Flock
- Editor: April Gray Wilder
- Categories: Literature, Art
- Frequency: Biannual
- Founded: 2002
- Country: United States
- Based in: Jacksonville, Florida
- Website: Official Website

= Flock (literary journal) =

American literary magazine

Flock, founded in 2002, is a biannual literary journal based in Jacksonville, Florida.

==History and mission==
Flock (formerly Fiction Fix) was founded by University of North Florida students and author, musician, artist, and UNF faculty member Mark Ari in 2002. Its original Editor-in-Chief was Sarah Cotchaleovich, followed by Melissa Milburn, Thelma Young, and current editor-in-chief April Gray Wilder.
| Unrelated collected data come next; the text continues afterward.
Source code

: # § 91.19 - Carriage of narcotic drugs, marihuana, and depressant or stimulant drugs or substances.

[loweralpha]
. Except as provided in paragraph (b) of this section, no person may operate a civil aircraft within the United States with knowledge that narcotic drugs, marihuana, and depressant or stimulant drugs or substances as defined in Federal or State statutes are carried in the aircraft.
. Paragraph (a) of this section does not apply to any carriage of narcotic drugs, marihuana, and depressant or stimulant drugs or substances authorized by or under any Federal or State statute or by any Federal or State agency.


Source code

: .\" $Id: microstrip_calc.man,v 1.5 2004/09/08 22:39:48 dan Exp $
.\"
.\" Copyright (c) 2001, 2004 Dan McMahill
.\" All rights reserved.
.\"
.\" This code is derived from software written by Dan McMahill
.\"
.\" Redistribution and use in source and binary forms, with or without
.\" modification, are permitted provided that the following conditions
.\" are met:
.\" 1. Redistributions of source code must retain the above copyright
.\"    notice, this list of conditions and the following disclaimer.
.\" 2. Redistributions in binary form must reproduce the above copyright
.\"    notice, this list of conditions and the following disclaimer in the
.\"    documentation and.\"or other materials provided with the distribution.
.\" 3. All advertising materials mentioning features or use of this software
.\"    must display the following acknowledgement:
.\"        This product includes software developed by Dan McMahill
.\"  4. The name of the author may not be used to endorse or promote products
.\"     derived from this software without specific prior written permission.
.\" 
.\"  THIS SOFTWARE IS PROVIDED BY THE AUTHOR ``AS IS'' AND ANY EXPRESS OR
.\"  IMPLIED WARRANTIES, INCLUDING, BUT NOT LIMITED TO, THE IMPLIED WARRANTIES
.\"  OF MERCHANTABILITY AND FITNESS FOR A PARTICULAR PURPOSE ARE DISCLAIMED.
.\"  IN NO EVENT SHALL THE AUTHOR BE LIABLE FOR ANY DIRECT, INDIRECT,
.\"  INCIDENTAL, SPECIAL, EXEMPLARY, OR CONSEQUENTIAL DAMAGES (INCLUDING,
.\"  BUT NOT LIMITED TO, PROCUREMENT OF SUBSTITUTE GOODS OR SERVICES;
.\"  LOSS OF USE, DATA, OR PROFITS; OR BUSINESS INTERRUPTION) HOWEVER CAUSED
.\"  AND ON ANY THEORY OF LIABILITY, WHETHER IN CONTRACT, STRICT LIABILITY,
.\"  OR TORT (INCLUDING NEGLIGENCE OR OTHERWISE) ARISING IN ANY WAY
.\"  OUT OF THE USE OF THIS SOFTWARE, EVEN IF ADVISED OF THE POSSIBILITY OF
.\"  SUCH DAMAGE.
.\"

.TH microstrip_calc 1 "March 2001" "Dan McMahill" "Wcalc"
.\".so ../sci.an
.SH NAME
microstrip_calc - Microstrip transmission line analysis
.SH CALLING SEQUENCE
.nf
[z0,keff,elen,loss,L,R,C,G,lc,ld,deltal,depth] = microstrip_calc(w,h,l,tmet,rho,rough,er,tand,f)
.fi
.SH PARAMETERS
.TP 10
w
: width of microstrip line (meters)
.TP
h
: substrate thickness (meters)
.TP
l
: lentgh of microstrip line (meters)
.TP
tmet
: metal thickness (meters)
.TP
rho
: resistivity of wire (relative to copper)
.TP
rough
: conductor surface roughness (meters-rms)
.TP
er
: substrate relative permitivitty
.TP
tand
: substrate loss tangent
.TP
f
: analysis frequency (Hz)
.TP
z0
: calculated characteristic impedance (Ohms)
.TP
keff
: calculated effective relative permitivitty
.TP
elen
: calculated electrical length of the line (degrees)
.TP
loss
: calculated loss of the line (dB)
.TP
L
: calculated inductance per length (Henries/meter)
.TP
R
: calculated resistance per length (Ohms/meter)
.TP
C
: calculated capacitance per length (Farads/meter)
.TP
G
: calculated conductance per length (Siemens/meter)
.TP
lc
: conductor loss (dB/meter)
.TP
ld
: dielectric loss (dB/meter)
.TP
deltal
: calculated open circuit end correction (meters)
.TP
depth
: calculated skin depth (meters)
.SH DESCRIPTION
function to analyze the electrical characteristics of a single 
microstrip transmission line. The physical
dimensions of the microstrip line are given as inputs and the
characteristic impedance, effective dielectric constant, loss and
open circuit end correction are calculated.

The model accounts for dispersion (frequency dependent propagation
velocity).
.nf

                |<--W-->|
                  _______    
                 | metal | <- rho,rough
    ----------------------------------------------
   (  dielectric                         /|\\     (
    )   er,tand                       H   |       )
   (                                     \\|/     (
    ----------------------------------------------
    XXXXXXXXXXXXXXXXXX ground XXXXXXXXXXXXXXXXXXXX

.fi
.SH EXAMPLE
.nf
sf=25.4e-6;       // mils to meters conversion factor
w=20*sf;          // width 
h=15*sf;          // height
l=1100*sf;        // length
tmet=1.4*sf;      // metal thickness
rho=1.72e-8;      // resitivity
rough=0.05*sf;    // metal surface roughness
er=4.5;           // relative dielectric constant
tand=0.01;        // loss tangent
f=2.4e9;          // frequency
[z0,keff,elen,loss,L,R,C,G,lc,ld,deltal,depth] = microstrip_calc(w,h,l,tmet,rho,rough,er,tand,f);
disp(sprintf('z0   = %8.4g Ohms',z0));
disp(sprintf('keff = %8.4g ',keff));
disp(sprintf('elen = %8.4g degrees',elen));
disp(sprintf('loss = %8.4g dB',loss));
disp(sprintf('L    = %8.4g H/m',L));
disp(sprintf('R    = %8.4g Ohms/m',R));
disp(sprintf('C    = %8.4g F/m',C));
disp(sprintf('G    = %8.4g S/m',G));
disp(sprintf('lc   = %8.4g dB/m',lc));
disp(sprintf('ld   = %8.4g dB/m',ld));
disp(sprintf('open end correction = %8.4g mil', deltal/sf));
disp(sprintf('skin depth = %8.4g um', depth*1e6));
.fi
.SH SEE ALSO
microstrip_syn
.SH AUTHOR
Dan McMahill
The journal publishes "accessibly experimental" and "soulful" literature in both traditional and experimental forms. Since its inception the journal has been a part of a growing literary community in North East Florida and has attracted authors from across the United States and world. Between 2009 and 2013 the journal moved entirely online and began showcasing contemporary art. Under the name Fiction Fix, the journal published seventeen fiction issues, one issue of nonfiction, two poetry issues, and two winners of its novella award: "The Sleeping Wall" by Jane Downs and "Homesick Redux" by Daniel Coshnear. In 2016 the journal became Flock with an expanded mission to publish fully multi-genre issues twice a year.

==Awards==
The journal periodically opens for submissions to its Novella Award, offering publication to the winning submission.